# Paph. adductum flask (!!)



## orchidman77 (Apr 18, 2016)

I flipped out when I saw this flask for $60 on eBay...I'm so happy to say that the seedlings look great and healthy! I think there are 25 seedlings, some are small but all have good roots and a healthy crown.

Once again, seedling orchiata bark, low light, and high humidity for the first month, and then my normal conditions after that. I use RO water with very low fertilizer rates all the time.












David


----------



## troy (Apr 18, 2016)

These look like hellbound, just send them to me hahaha, curious where and how much was it?


----------



## Mikefallen13 (Apr 18, 2016)

Nice!
I also scored a flask of this species, should get here later this week. Can't wait to watch these grow up!


----------



## troy (Apr 18, 2016)

Where did you get it?


----------



## Justin (Apr 18, 2016)

They look great but it will be a long wait for flowers. I grew a flask in 2006 and fingers crossed for a spike in 2017.


----------



## troy (Apr 18, 2016)

11 years to bloom hhmmmm???


----------



## orchidman77 (Apr 18, 2016)

11 years...ugh...I'm glad I'm young!

Flask was offered on eBay from the vendor "orchidspeed" - I believe her company is named Orchid Trading Company and has been growing/propagating slippers for 25 years. Great buying experience!

David


----------



## ehanes7612 (Apr 18, 2016)

orchidman77 said:


> 11 years...ugh...I'm glad I'm young!
> 
> Flask was offered on eBay from the vendor "orchidspeed" - I believe her company is named Orchid Trading Company and has been growing/propagating slippers for 25 years. Great buying experience!
> 
> David



Orchidspeed is awesome


----------



## Ozpaph (Apr 19, 2016)

A bargain if true to label. Where does the flask/parents originate from? (?not the reseller). thanks


----------



## orchidman77 (Apr 19, 2016)

Ozpaph said:


> A bargain if true to label. Where does the flask/parents originate from? (?not the reseller). thanks



Orchid trading company's own plants were the parents. They are an in-house growing/flashing company. I inquired as to these plants' parentage and was told that both parents were jungle-collected and grown for 25 years. 

David


----------



## Ozpaph (Apr 20, 2016)

interesting. Do they have photos of the parents?


----------



## orchidman77 (Apr 20, 2016)

I'm sure I could get photos if I asked.


----------



## Mikefallen13 (Apr 21, 2016)

Just potted up my flask, the seedlings look very healthy with well developed roots which is really nice. i have them positioned in a nice shady spot in my enclosed growspace. Here's a phone pic of the seedlings potted, I counted 25 of them.

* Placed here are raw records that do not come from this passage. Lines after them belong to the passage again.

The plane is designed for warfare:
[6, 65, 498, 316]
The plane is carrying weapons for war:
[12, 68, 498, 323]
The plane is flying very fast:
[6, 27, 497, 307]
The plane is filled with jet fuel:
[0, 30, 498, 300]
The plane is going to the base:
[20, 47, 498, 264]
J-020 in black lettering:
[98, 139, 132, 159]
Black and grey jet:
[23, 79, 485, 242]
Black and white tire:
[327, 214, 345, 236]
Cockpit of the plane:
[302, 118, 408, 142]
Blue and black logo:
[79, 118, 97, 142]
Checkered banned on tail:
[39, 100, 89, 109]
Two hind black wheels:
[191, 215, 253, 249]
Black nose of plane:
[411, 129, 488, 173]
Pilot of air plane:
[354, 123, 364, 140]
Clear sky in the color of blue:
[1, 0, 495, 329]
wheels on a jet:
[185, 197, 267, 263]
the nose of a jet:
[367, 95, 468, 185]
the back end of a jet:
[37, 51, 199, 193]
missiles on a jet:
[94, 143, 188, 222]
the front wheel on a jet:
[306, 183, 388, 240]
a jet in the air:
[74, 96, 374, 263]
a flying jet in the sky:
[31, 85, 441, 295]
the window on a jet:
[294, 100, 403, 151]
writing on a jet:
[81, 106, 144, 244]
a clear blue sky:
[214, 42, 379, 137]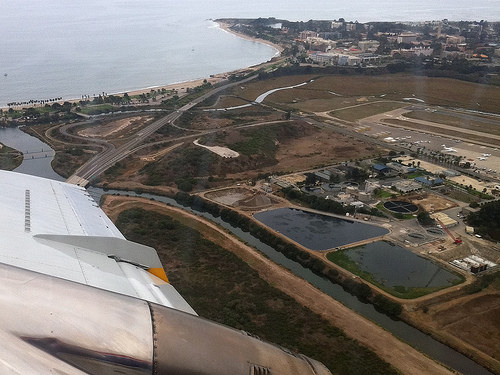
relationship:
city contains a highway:
[215, 13, 497, 76] [62, 143, 139, 185]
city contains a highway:
[215, 13, 497, 76] [116, 139, 145, 158]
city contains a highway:
[215, 13, 497, 76] [142, 112, 180, 133]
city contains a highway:
[215, 13, 497, 76] [175, 104, 202, 113]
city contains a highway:
[215, 13, 497, 76] [214, 74, 246, 92]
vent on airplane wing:
[242, 362, 268, 373] [0, 166, 333, 373]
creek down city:
[1, 125, 493, 373] [112, 179, 498, 361]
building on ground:
[415, 168, 448, 190] [142, 21, 495, 359]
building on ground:
[390, 173, 422, 193] [142, 21, 495, 359]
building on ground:
[368, 157, 393, 172] [142, 21, 495, 359]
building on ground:
[348, 160, 375, 175] [142, 21, 495, 359]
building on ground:
[309, 167, 334, 183] [142, 21, 495, 359]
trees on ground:
[407, 140, 492, 219] [287, 107, 477, 216]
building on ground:
[369, 164, 393, 174] [213, 15, 498, 373]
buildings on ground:
[382, 28, 472, 51] [0, 108, 222, 167]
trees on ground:
[246, 122, 277, 162] [280, 134, 352, 179]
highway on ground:
[65, 74, 260, 187] [60, 94, 320, 205]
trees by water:
[117, 205, 430, 373] [168, 198, 363, 333]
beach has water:
[8, 60, 273, 127] [5, 121, 491, 369]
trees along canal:
[115, 191, 430, 375] [124, 194, 483, 373]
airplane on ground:
[472, 150, 490, 166] [327, 99, 499, 182]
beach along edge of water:
[0, 18, 285, 127] [1, 3, 289, 117]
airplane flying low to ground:
[0, 169, 334, 374] [11, 8, 496, 171]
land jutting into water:
[3, 15, 496, 373] [3, 3, 499, 103]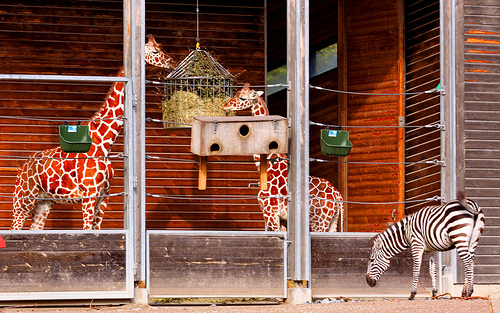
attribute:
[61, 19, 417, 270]
pen — giraffe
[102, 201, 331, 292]
divider — see through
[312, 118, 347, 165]
feeder — green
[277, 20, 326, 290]
post — tall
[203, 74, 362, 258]
giraffe — small, eating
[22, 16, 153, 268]
giraffe — tall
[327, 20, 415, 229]
wall — wood slats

It will be exciting to watch these grow up.


----------



## orchidman77 (Apr 21, 2016)

Those look great, Mike! Best of luck!

David


----------



## Kawarthapine (Apr 25, 2016)

Very nice and well graded!


----------



## SlipperFan (Apr 25, 2016)

They look really good!


----------



## phraggy (Apr 26, 2016)

Looking very nice Mike.

Ed


----------